Data:
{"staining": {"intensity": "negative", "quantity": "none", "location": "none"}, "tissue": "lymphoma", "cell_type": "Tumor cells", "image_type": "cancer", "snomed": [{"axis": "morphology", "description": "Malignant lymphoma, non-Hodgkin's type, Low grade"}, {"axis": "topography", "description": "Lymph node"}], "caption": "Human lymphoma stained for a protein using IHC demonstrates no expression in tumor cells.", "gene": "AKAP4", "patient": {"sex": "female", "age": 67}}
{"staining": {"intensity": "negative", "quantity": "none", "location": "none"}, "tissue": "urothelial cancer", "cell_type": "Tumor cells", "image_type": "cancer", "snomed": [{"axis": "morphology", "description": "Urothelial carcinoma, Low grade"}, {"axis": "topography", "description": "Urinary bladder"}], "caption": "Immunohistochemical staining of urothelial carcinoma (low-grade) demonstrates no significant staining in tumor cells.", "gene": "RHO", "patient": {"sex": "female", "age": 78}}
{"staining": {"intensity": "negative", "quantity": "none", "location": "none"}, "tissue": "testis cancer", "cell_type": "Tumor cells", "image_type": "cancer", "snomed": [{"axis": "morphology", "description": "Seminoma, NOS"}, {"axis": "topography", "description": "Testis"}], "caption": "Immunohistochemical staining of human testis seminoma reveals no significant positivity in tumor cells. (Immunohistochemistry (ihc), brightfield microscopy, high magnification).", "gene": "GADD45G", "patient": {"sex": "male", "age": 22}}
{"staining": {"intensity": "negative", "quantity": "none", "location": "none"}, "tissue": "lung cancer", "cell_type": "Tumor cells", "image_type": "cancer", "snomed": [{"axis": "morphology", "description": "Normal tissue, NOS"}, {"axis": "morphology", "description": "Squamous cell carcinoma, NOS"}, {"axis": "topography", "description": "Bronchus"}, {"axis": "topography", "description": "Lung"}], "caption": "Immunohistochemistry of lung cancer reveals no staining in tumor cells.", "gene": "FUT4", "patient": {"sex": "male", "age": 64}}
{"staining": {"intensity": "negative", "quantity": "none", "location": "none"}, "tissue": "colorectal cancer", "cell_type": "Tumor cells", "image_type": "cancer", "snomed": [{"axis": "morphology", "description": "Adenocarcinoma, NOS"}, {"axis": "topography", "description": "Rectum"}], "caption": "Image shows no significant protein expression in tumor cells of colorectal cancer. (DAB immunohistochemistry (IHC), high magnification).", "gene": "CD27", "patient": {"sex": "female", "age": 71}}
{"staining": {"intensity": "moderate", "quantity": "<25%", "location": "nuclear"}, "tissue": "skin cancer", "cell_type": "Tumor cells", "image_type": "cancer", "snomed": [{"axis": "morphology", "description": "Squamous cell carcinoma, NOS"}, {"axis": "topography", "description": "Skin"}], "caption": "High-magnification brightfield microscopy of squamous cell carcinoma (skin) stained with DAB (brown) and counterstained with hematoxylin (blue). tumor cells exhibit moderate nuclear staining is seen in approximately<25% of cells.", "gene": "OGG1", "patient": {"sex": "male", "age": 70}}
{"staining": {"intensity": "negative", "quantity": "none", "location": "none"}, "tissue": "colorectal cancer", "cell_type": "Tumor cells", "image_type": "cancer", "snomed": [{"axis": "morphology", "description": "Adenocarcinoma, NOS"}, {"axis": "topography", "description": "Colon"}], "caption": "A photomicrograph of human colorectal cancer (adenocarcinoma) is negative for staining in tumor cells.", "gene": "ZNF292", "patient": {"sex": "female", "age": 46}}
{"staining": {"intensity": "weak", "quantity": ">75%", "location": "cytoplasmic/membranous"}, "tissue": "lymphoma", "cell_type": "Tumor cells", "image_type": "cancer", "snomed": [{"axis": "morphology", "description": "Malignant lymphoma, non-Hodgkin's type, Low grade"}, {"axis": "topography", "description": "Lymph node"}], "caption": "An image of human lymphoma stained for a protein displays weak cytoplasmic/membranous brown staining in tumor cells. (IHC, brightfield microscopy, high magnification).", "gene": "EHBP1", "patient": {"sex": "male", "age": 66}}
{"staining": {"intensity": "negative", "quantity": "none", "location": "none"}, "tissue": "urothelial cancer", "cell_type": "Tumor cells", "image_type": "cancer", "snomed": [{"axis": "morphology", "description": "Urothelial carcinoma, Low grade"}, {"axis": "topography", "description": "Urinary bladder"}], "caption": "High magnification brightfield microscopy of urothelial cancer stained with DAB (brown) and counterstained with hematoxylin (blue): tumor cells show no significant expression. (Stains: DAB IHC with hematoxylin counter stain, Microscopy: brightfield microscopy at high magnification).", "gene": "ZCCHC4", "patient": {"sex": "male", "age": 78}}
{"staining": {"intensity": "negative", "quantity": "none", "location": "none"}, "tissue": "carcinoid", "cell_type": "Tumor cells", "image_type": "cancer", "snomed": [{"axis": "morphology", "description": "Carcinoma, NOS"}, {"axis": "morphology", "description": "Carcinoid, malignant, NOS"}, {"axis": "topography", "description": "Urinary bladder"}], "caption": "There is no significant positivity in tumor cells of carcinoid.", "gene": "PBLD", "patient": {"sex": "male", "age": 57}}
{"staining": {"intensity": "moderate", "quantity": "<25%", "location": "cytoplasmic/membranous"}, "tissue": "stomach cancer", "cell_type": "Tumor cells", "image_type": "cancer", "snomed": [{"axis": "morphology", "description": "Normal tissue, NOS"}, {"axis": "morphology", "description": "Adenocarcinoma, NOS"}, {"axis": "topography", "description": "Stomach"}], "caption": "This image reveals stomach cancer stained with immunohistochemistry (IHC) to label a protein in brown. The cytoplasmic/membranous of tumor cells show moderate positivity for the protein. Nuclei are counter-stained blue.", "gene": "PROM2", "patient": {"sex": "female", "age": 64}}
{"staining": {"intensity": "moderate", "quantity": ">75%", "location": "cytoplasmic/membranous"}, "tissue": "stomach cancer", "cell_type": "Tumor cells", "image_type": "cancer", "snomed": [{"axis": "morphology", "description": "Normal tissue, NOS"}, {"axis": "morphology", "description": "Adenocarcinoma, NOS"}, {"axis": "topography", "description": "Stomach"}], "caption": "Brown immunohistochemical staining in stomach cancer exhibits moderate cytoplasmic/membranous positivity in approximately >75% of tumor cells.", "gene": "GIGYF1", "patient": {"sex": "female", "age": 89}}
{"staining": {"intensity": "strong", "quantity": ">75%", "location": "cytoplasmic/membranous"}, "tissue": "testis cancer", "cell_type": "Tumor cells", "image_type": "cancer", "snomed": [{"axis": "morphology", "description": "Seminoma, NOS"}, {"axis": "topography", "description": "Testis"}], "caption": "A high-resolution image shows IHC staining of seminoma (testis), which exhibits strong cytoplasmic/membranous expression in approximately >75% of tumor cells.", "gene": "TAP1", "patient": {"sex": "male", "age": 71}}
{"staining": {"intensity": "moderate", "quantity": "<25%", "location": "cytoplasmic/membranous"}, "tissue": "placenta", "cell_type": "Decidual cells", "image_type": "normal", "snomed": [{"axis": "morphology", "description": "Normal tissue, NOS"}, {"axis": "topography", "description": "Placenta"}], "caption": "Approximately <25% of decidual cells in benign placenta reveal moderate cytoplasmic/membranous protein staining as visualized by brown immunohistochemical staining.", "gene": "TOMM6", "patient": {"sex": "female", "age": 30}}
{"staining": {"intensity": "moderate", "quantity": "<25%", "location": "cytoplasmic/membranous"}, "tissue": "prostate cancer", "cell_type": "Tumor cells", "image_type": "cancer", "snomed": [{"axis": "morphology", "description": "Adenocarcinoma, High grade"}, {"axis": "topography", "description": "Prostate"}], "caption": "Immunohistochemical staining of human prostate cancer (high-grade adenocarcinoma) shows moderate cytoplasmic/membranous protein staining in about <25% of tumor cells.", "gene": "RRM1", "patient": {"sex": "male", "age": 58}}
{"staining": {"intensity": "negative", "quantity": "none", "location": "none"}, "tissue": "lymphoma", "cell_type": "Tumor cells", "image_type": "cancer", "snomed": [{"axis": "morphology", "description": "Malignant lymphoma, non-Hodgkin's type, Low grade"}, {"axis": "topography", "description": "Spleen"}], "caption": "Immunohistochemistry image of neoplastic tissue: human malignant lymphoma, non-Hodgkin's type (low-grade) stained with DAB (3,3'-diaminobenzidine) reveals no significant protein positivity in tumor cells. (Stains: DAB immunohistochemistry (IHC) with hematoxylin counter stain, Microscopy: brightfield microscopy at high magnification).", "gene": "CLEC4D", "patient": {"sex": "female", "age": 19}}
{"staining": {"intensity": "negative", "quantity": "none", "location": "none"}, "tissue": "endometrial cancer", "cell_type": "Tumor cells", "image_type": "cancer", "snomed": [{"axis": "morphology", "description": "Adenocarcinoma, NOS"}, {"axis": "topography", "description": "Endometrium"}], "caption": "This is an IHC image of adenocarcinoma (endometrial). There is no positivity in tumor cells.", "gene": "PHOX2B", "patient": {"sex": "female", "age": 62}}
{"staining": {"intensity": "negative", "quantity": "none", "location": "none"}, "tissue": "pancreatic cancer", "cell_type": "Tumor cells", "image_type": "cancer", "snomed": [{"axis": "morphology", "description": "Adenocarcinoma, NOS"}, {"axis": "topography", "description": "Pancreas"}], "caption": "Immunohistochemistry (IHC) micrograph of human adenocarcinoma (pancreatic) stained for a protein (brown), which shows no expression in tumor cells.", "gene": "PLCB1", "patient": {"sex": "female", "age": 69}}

Problem to work on:
Each line of the material that has the word "bladder" belongs in the answer.

Expected answer:
{"staining": {"intensity": "negative", "quantity": "none", "location": "none"}, "tissue": "urothelial cancer", "cell_type": "Tumor cells", "image_type": "cancer", "snomed": [{"axis": "morphology", "description": "Urothelial carcinoma, Low grade"}, {"axis": "topography", "description": "Urinary bladder"}], "caption": "Immunohistochemical staining of urothelial carcinoma (low-grade) demonstrates no significant staining in tumor cells.", "gene": "RHO", "patient": {"sex": "female", "age": 78}}
{"staining": {"intensity": "negative", "quantity": "none", "location": "none"}, "tissue": "urothelial cancer", "cell_type": "Tumor cells", "image_type": "cancer", "snomed": [{"axis": "morphology", "description": "Urothelial carcinoma, Low grade"}, {"axis": "topography", "description": "Urinary bladder"}], "caption": "High magnification brightfield microscopy of urothelial cancer stained with DAB (brown) and counterstained with hematoxylin (blue): tumor cells show no significant expression. (Stains: DAB IHC with hematoxylin counter stain, Microscopy: brightfield microscopy at high magnification).", "gene": "ZCCHC4", "patient": {"sex": "male", "age": 78}}
{"staining": {"intensity": "negative", "quantity": "none", "location": "none"}, "tissue": "carcinoid", "cell_type": "Tumor cells", "image_type": "cancer", "snomed": [{"axis": "morphology", "description": "Carcinoma, NOS"}, {"axis": "morphology", "description": "Carcinoid, malignant, NOS"}, {"axis": "topography", "description": "Urinary bladder"}], "caption": "There is no significant positivity in tumor cells of carcinoid.", "gene": "PBLD", "patient": {"sex": "male", "age": 57}}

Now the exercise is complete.